━━━ RECORDS SHOWN ━━━

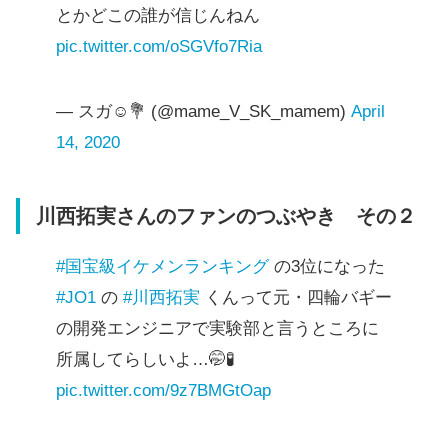
とかどこの誰が信じんねん
pic.twitter.com/oSGVfo7Ria
— スガ☺︎💐 (@mame_V_SK_mamem)
April
14, 2020
川西拓実さんのファンのつぶやき その２
#国宝級イケメンランキング
の3位になった
#JO1
の
#川西拓実
くんって元・四輪バギー
の開発エンジニアで実験部と言うところに
所属してらしいよ…🤭🧪
pic.twitter.com/9z7BMGtOap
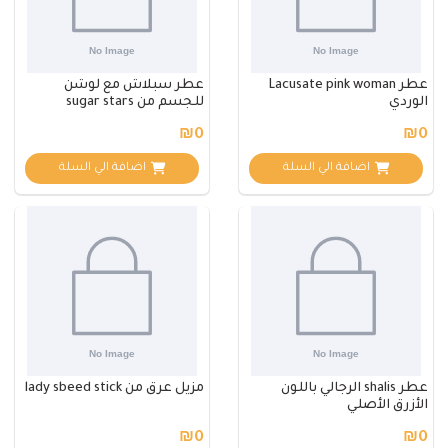
عطر Lacusate pink woman
عطر سبلاش مع لوشن
الوردي
للجسم من sugar stars
₪0
₪0
اضافة الي السلة
اضافة الي السلة
عطر shalis الرجالي باللون
مزيل عرق من lady sbeed stick
الأزرق الأصلي
₪0
₪0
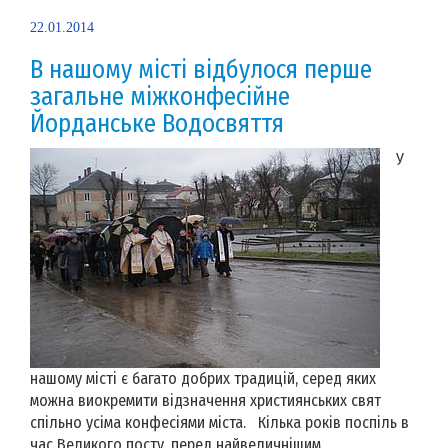
22.01.2014
В нашому місті відбулося перше
загальне міжконфесійне
Йорданське Водосвяття
У
нашому місті є багато добрих традицій, серед яких
можна виокремити відзначення християнських свят
спільно усіма конфесіями міста. Кілька років поспіль в
час Великого посту, перед найвеличнішим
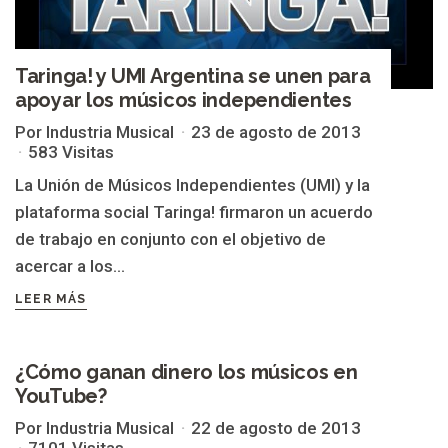
Taringa! y UMI Argentina se unen para
apoyar los músicos independientes
Por Industria Musical
23 de agosto de 2013
583 Visitas
La Unión de Músicos Independientes (UMI) y la
plataforma social Taringa! firmaron un acuerdo
de trabajo en conjunto con el objetivo de
acercar a los...
LEER MÁS
¿Cómo ganan dinero los músicos en
DIY
YouTube?
Por Industria Musical
22 de agosto de 2013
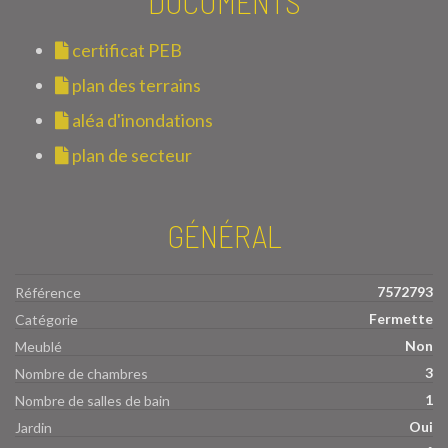
DOCUMENTS
certificat PEB
plan des terrains
aléa d'inondations
plan de secteur
GÉNÉRAL
7572793
Référence
Fermette
Catégorie
Non
Meublé
3
Nombre de chambres
1
Nombre de salles de bain
Oui
Jardin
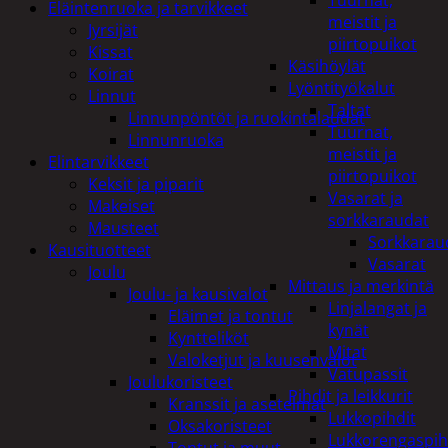
Tuurnat,
Eläintenruoka ja tarvikkeet
meistit ja
Jyrsijät
piirtopuikot
Kissat
Käsihöylät
Koirat
Lyöntityökalut
Linnut
Taltat
Linnunpöntöt ja ruokintalaudat
Tuurnat,
Linnunruoka
meistit ja
Elintarvikkeet
piirtopuikot
Keksit ja piparit
Vasarat ja
Makeiset
sorkkaraudat
Mausteet
Sorkkarau
Kausituotteet
Vasarat
Joulu
Mittaus ja merkintä
Joulu- ja kausivalot
Linjalangat ja
Eläimet ja tontut
kynät
Kyntteliköt
Mitat
Valoketjut ja kuusenvalot
Vatupassit
Joulukoristeet
Pihdit ja leikkurit
Kranssit ja asetelmat
Lukkopihdit
Oksakoristeet
Lukkorengaspih
Tontut ja muut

━━━

**THE TASK**
Copy the text under each picture in all six items above word for word, keeping every line as it is. Leave the pictures out of your answer.

**ANSWER TO THE EXERCISE**
とかどこの誰が信じんねん
pic.twitter.com/oSGVfo7Ria
— スガ☺︎💐 (@mame_V_SK_mamem)
April
14, 2020
川西拓実さんのファンのつぶやき その２
#国宝級イケメンランキング
の3位になった
#JO1
の
#川西拓実
くんって元・四輪バギー
の開発エンジニアで実験部と言うところに
所属してらしいよ…🤭🧪
pic.twitter.com/9z7BMGtOap
عطر Lacusate pink woman
عطر سبلاش مع لوشن
الوردي
للجسم من sugar stars
₪0
₪0
اضافة الي السلة
اضافة الي السلة
عطر shalis الرجالي باللون
مزيل عرق من lady sbeed stick
الأزرق الأصلي
₪0
₪0
22.01.2014
В нашому місті відбулося перше
загальне міжконфесійне
Йорданське Водосвяття
У
нашому місті є багато добрих традицій, серед яких
можна виокремити відзначення християнських свят
спільно усіма конфесіями міста. Кілька років поспіль в
час Великого посту, перед найвеличнішим
Taringa! y UMI Argentina se unen para
apoyar los músicos independientes
Por Industria Musical
23 de agosto de 2013
583 Visitas
La Unión de Músicos Independientes (UMI) y la
plataforma social Taringa! firmaron un acuerdo
de trabajo en conjunto con el objetivo de
acercar a los...
LEER MÁS
¿Cómo ganan dinero los músicos en
DIY
YouTube?
Por Industria Musical
22 de agosto de 2013
DOCUMENTS
certificat PEB
plan des terrains
aléa d'inondations
plan de secteur
GÉNÉRAL
7572793
Référence
Fermette
Catégorie
Non
Meublé
3
Nombre de chambres
1
Nombre de salles de bain
Oui
Jardin
Tuurnat,
Eläintenruoka ja tarvikkeet
meistit ja
Jyrsijät
piirtopuikot
Kissat
Käsihöylät
Koirat
Lyöntityökalut
Linnut
Taltat
Linnunpöntöt ja ruokintalaudat
Tuurnat,
Linnunruoka
meistit ja
Elintarvikkeet
piirtopuikot
Keksit ja piparit
Vasarat ja
Makeiset
sorkkaraudat
Mausteet
Sorkkarau
Kausituotteet
Vasarat
Joulu
Mittaus ja merkintä
Joulu- ja kausivalot
Linjalangat ja
Eläimet ja tontut
kynät
Kyntteliköt
Mitat
Valoketjut ja kuusenvalot
Vatupassit
Joulukoristeet
Pihdit ja leikkurit
Kranssit ja asetelmat
Lukkopihdit
Oksakoristeet
Lukkorengaspih
Tontut ja muut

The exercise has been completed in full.